Bisogna saper comunicare anche la propria difesa di un figlio. Non serve a nulla sbraitare famelico davanti ad una webcam, senza pensare le parole che escono da una bocca piena di rabbia.
Poniamo il caso che il proprio figlio sia accusato di stupro. C’è un video che “incastra” la ragazza. Il figlio è presunto innocente o presunto stupratore. Allo stesso modo, la ragazza è presunta vittima o presunta complice. E’ nell’aggettivo “presunto” la chiave di tutto.
Prendere le difese di un figlio è un moto che nascerebbe in qualsiasi genitore. Come, giustamente, anche l’impulso di rinchiuderlo in gabbia e non farlo uscire mai più nel caso fosse riconosciuto colpevole. Ma dall’altra parte, quella della presunta vittima, ci sono anche dei genitori. E c’è, soprattutto, la presunta vittima.
Quando si parla e si comunica un messaggio, il proprio, quello che viene dal profondo, si dovrebbe avere la capacità di capire che c’è un interlocutore. Di empatizzare anche il suo dolore. Anche se, in quel momento, non si ha davanti una persona fisica, ma l’occhio freddo di una webcam. Ci sono però persone, che accoglieranno il messaggio e ne rimarranno ferite.

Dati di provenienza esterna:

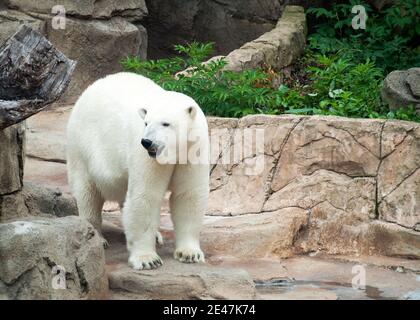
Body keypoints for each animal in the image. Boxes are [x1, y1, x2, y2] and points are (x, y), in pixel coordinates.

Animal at [67, 72, 210, 270]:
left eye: (166, 123)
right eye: (146, 123)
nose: (147, 142)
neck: (174, 152)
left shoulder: (193, 149)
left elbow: (188, 195)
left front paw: (189, 253)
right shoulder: (146, 158)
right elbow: (145, 196)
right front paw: (147, 259)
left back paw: (156, 236)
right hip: (82, 147)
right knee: (88, 193)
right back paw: (95, 237)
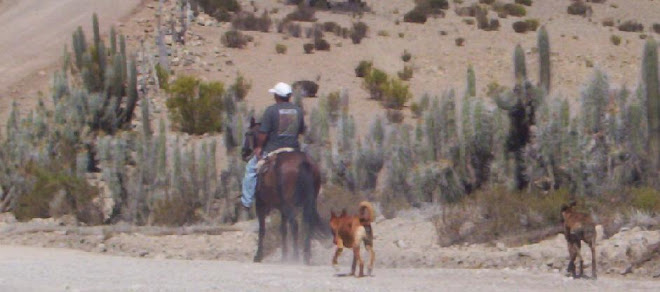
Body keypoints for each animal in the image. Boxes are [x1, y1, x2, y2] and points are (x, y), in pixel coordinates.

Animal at [240, 117, 328, 264]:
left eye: (248, 133)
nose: (244, 152)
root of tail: (304, 163)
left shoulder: (261, 204)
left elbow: (262, 229)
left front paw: (258, 256)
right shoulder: (282, 209)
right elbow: (283, 229)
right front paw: (284, 256)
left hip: (289, 205)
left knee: (295, 225)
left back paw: (296, 256)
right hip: (307, 203)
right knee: (307, 224)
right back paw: (306, 256)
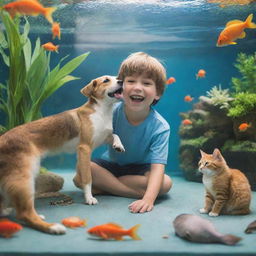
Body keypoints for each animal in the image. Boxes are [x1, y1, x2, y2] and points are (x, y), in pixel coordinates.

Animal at [0, 75, 124, 234]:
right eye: (106, 80)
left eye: (116, 78)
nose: (121, 81)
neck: (102, 111)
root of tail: (3, 138)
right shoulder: (85, 149)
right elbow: (87, 178)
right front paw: (89, 198)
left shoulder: (101, 139)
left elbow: (114, 135)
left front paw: (118, 145)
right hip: (24, 176)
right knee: (24, 213)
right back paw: (53, 227)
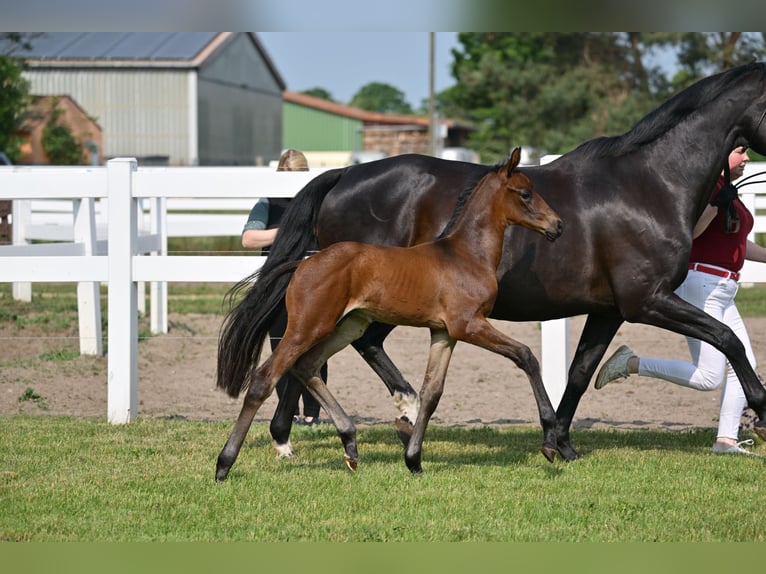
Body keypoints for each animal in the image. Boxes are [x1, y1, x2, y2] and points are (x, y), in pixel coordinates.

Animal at [215, 148, 563, 481]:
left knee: (307, 366)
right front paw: (550, 442)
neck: (465, 254)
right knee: (265, 378)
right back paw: (224, 465)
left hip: (348, 326)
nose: (557, 225)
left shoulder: (444, 333)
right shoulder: (468, 325)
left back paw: (350, 444)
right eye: (525, 193)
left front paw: (414, 461)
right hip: (308, 326)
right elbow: (526, 355)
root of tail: (304, 262)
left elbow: (431, 393)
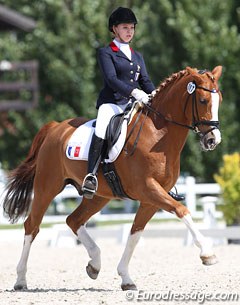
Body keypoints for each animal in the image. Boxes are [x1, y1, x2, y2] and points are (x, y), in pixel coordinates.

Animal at [2, 66, 222, 290]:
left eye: (219, 100)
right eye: (203, 100)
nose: (213, 140)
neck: (158, 134)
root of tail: (55, 127)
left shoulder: (150, 200)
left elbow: (135, 234)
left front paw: (126, 278)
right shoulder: (148, 189)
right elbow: (181, 210)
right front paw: (207, 253)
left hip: (99, 196)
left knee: (73, 220)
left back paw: (94, 264)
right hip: (47, 187)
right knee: (32, 226)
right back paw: (21, 280)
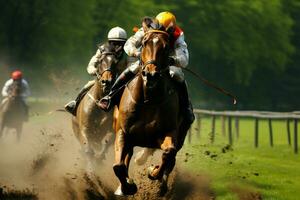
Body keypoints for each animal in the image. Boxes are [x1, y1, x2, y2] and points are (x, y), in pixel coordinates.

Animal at [112, 22, 190, 195]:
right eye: (144, 42)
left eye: (166, 47)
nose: (151, 74)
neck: (148, 100)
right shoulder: (123, 131)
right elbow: (118, 166)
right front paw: (127, 187)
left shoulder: (168, 132)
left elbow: (168, 153)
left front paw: (153, 172)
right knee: (126, 158)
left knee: (171, 158)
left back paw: (162, 185)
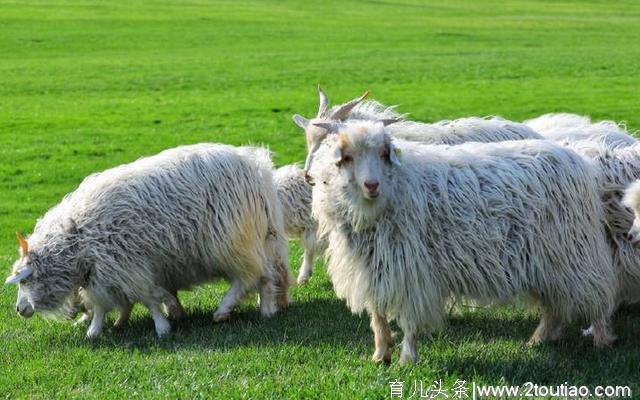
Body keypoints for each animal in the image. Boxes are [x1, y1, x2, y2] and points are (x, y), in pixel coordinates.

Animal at [6, 144, 292, 338]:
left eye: (25, 280)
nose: (19, 310)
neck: (77, 237)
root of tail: (257, 167)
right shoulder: (115, 271)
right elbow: (128, 300)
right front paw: (118, 323)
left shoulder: (123, 266)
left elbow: (133, 299)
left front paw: (158, 327)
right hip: (262, 239)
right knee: (266, 275)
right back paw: (266, 308)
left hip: (231, 242)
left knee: (248, 277)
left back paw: (227, 311)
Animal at [310, 120, 620, 364]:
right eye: (348, 157)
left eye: (384, 153)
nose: (371, 185)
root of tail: (579, 161)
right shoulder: (374, 267)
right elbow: (378, 316)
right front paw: (380, 354)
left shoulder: (412, 270)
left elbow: (409, 319)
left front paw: (407, 358)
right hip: (549, 261)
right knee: (554, 306)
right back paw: (539, 338)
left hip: (574, 252)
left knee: (597, 294)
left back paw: (601, 339)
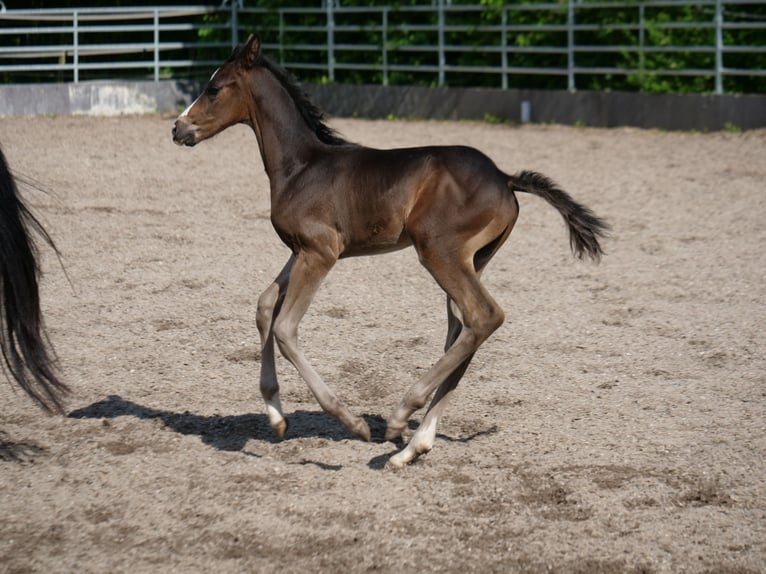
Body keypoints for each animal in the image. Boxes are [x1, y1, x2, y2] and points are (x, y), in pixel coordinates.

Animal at [174, 35, 612, 468]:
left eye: (214, 88)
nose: (178, 128)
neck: (301, 166)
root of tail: (505, 178)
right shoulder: (301, 251)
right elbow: (265, 305)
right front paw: (277, 418)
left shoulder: (320, 252)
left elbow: (285, 328)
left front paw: (352, 423)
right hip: (474, 260)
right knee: (464, 329)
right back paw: (412, 447)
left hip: (438, 252)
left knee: (484, 316)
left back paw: (401, 416)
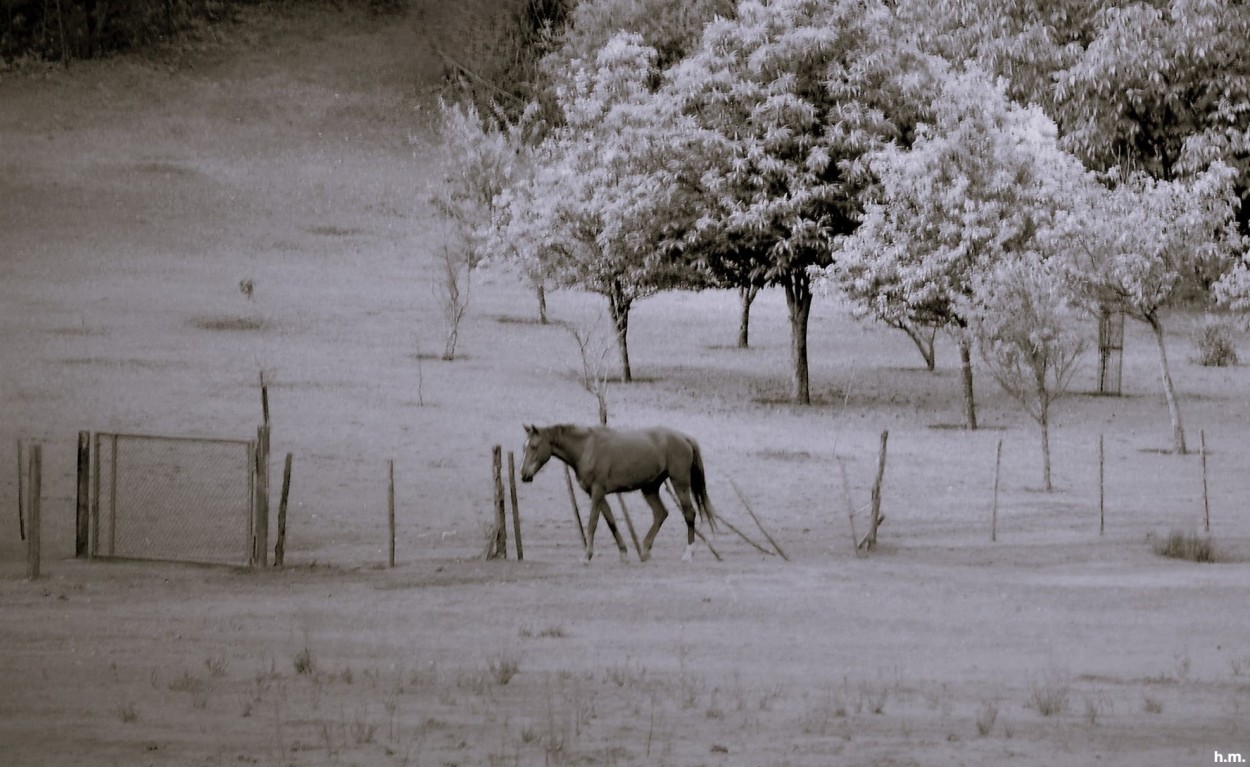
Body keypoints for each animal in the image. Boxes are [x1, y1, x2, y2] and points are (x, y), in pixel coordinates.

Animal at [517, 424, 720, 562]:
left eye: (534, 446)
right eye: (523, 447)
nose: (523, 475)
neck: (586, 448)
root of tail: (684, 437)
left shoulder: (598, 491)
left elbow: (592, 523)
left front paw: (587, 555)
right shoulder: (596, 494)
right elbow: (611, 522)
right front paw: (623, 552)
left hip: (680, 483)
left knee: (689, 513)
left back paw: (688, 553)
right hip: (650, 488)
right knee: (660, 513)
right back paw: (645, 550)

La verità la sanno quei ragazzi. La verità la decreterà la magistratura. Non è nostro compito demonizzare o, peggio, come spesso succede in questa società, legittimare la violenza seppur consenziente. E’ un ossimoro. Non c’è consenso in un gregge che ti assale e ti rovina la vita. Non c’è consenso nella illogicità dell’ebbrezza di una vodka di troppo.
Parlare di consenso di una ragazza, legittima come sempre l’istinto famelico di un uomo. “Lei ci stava!” e ci puliamo la coscienza. Forse, a scuola, quando si parla di educazione sessuale, si dovrebbe insegnare non come si fanno i figli – chè i ragazzi lo sanno molto bene già prima che qualche insegnante si inerpichi in sentieri scoscesi – ma occorrerebbe insegnare cos’è il rispetto, verso ogni genere e orientamento sessuale.
Tutto il resto è fuffa. I pareri di questo o quel politico, l’empatia o meno verso chi sbraita salivando, l’empatia o meno verso chi ha bevuto quella vodka di troppo. Non spetta a noi fornire un parere che non cambierà certo la vita di questi “presunti”.